Saturday, December 19, 2009

A Month of Ill-Fated Consumer Products #10: Esperanto


One day some guy realized that Europeans seemed to be having a hard time understanding each other's jibber jabber, so he made up some other, different jibber jabber that they could supposedly understand easier. It never really caught on. Why Europeans have to talk all fancy instead of just saying it like we do here in America is beyond me, but I suspect it has something to do with decadent effeminacy and intellectual frou frou. By the way: William Shatner.

RATING: Fiku vin%

(Image from shopturtlepie.wordpress.com.)

5 comments:

DCP said...

Somebody posted something about Esperanto on Facebook the other day and when I mentioned William Shatner he thought I was the biggest idiot on the face of the planet.
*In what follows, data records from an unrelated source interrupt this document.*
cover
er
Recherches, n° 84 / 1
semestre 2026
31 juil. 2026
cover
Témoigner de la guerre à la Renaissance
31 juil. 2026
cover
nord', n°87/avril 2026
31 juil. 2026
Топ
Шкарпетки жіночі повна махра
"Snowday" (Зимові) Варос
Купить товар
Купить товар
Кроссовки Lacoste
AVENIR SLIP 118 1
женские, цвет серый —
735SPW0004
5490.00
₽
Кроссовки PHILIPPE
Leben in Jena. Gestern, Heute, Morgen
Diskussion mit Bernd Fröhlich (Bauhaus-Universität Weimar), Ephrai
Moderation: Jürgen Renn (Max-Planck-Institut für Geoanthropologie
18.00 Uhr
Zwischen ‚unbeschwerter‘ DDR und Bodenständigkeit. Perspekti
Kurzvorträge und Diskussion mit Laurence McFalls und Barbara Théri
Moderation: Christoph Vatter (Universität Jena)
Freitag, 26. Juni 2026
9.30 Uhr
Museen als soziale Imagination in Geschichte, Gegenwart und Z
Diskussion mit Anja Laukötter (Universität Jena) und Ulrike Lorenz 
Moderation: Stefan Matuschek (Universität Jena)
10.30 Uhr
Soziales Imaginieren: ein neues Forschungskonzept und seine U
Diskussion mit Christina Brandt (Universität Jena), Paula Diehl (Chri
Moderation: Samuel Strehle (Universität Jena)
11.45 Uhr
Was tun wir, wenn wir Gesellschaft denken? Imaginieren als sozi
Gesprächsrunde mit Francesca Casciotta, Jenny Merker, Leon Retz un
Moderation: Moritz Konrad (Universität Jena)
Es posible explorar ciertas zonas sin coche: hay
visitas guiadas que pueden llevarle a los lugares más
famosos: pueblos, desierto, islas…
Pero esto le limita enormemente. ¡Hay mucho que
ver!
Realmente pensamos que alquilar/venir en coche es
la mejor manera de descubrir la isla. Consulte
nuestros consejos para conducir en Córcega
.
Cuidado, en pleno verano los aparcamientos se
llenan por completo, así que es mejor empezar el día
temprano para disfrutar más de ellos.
I linked the wikipedia entry for the movie to prove that I'm not the biggest idiot on the face of the planet, just the biggest dork.

laurie said...

Man, you guys are both the biggest dork. You know, in an awesome way.

Brian Barker said...

Good luck to Esperanto :)

It's a pity that many people do not know that it has become a living language.

A glimpse of Esperanto can be seen at http://www.lernu.net

Walter Benjamin and the Mechanical Reproductions (the band) said...

your barking up the wrong tree there brian barker

I.J. said...

Yeah I do all my Esperanto learning off Betamax tapes in quadrophonic.